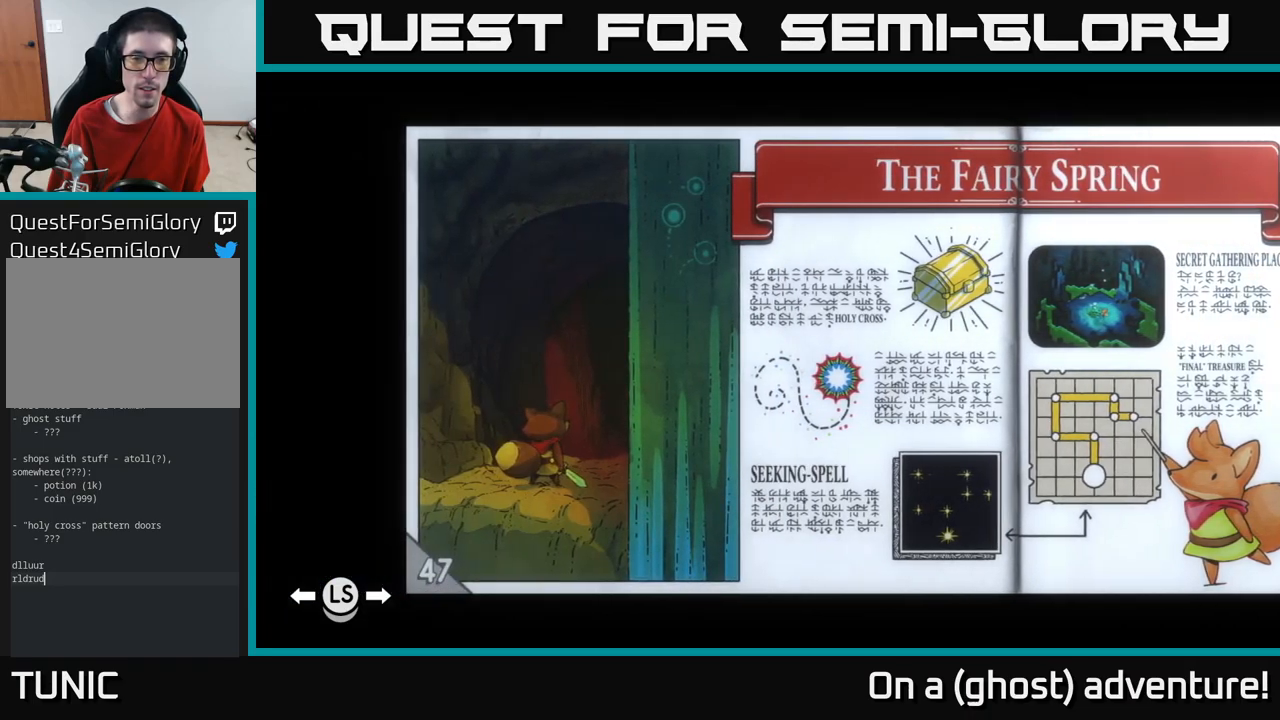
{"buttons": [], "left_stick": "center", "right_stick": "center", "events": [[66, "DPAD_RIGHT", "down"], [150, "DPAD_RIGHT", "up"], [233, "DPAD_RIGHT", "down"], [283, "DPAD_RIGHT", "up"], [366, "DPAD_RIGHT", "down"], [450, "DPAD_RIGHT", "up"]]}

++++++++++++++++++++

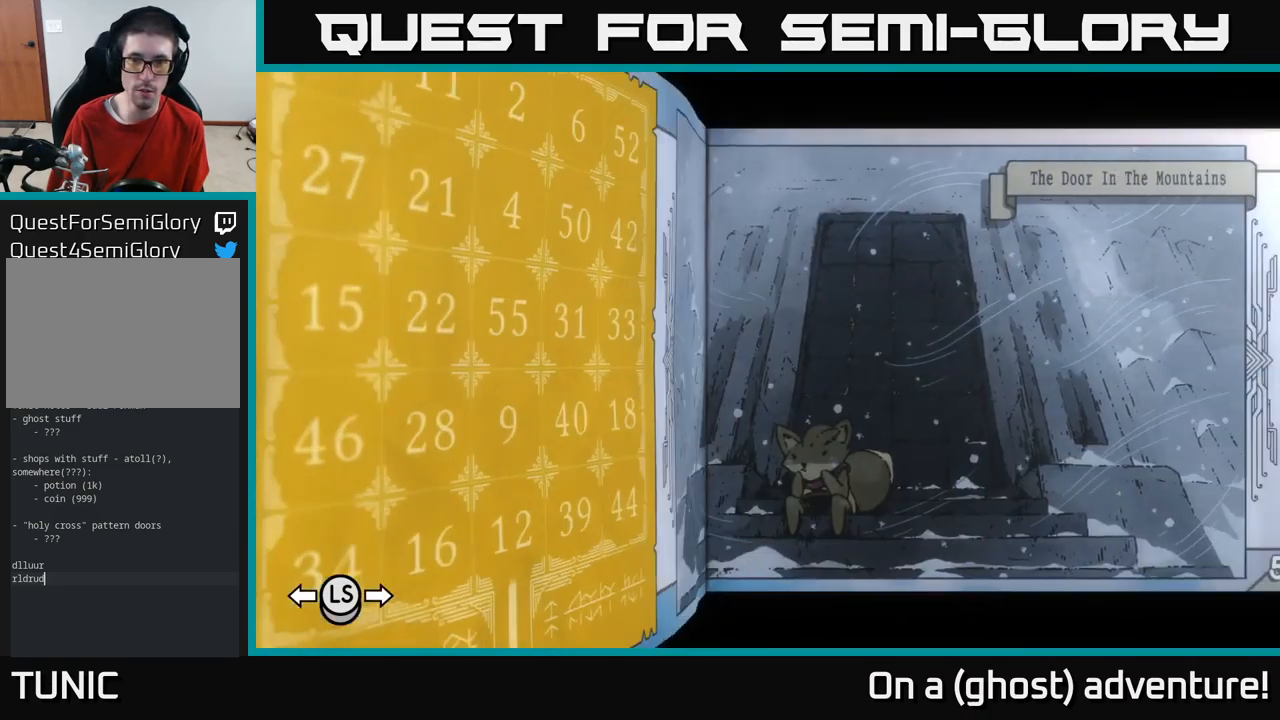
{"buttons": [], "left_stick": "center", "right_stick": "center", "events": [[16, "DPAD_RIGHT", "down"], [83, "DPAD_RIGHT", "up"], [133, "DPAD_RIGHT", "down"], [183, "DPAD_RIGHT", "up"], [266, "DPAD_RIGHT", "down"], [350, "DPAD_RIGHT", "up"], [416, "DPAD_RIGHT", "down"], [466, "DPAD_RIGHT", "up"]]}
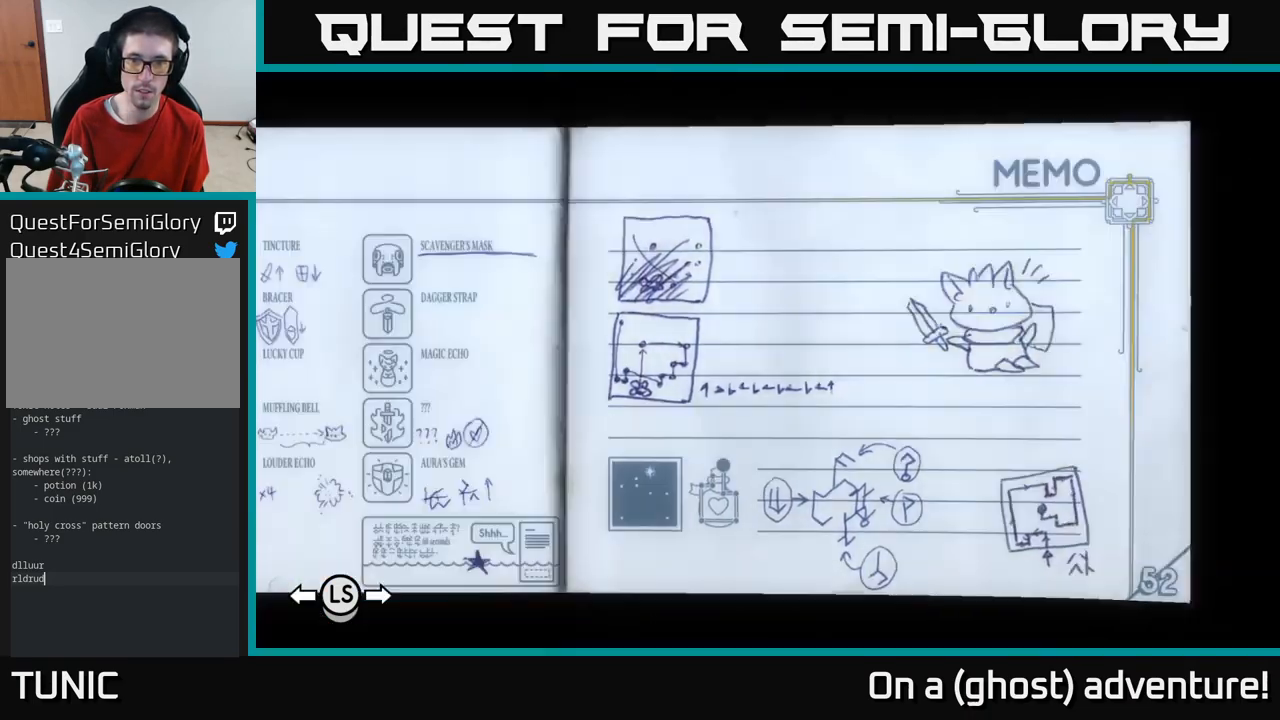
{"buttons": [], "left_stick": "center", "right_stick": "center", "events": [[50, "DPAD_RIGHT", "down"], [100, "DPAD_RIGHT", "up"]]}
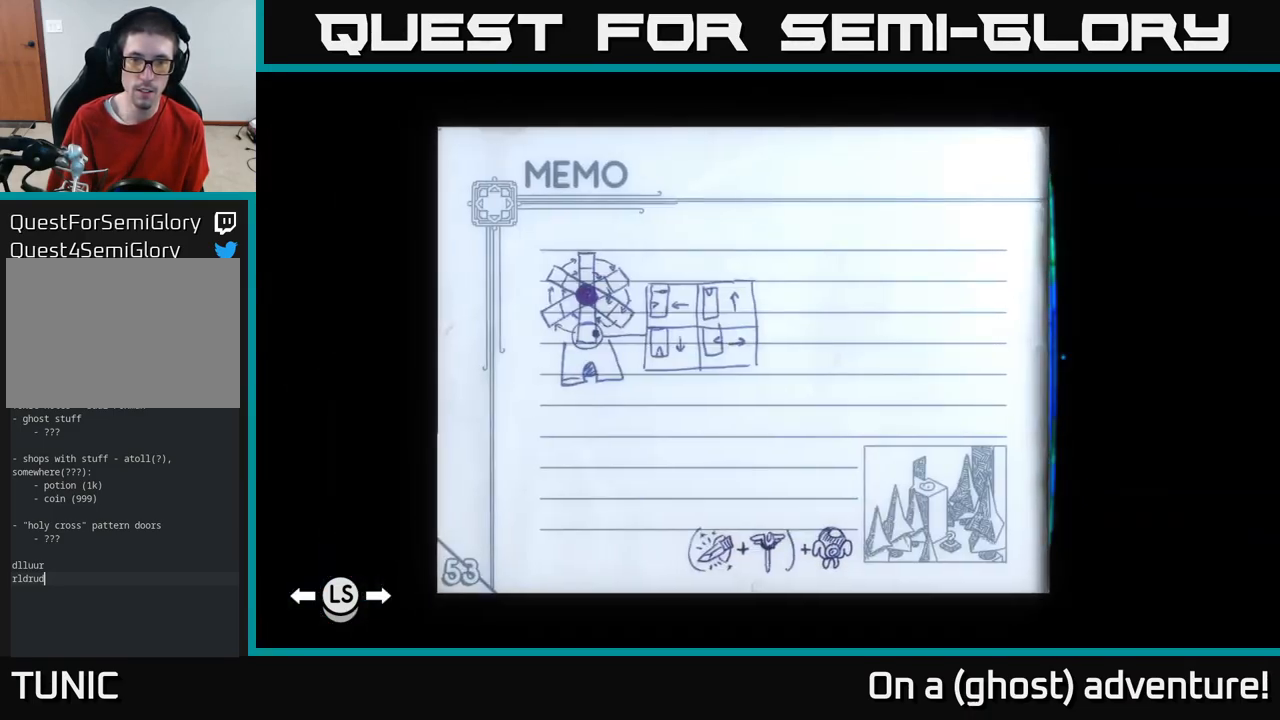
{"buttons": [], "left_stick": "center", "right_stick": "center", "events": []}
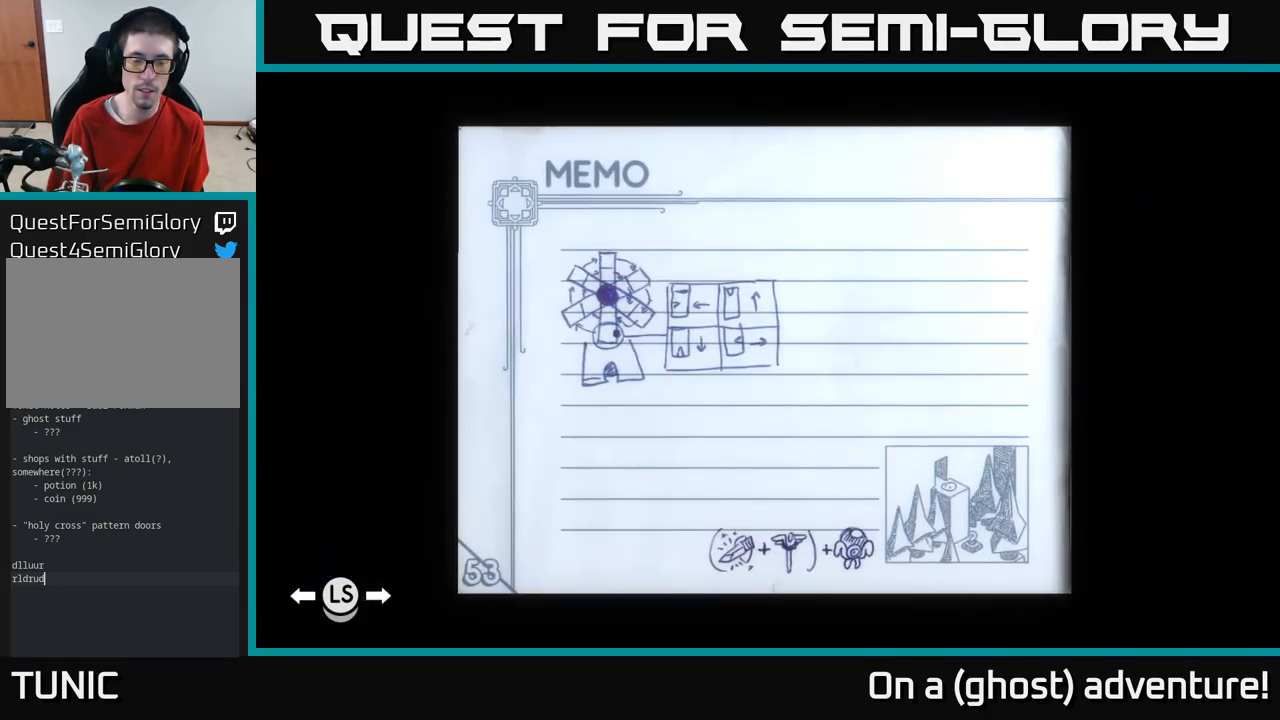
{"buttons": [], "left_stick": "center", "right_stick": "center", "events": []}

++++++++++++++++++++

» **WHAT YOU ARE ASKED TO DO**
Filter the listing above for the string "down" and copy every matching line.

» **TASK OUTPUT**
{"buttons": [], "left_stick": "center", "right_stick": "center", "events": [[66, "DPAD_RIGHT", "down"], [150, "DPAD_RIGHT", "up"], [233, "DPAD_RIGHT", "down"], [283, "DPAD_RIGHT", "up"], [366, "DPAD_RIGHT", "down"], [450, "DPAD_RIGHT", "up"]]}
{"buttons": [], "left_stick": "center", "right_stick": "center", "events": [[16, "DPAD_RIGHT", "down"], [83, "DPAD_RIGHT", "up"], [133, "DPAD_RIGHT", "down"], [183, "DPAD_RIGHT", "up"], [266, "DPAD_RIGHT", "down"], [350, "DPAD_RIGHT", "up"], [416, "DPAD_RIGHT", "down"], [466, "DPAD_RIGHT", "up"]]}
{"buttons": [], "left_stick": "center", "right_stick": "center", "events": [[50, "DPAD_RIGHT", "down"], [100, "DPAD_RIGHT", "up"]]}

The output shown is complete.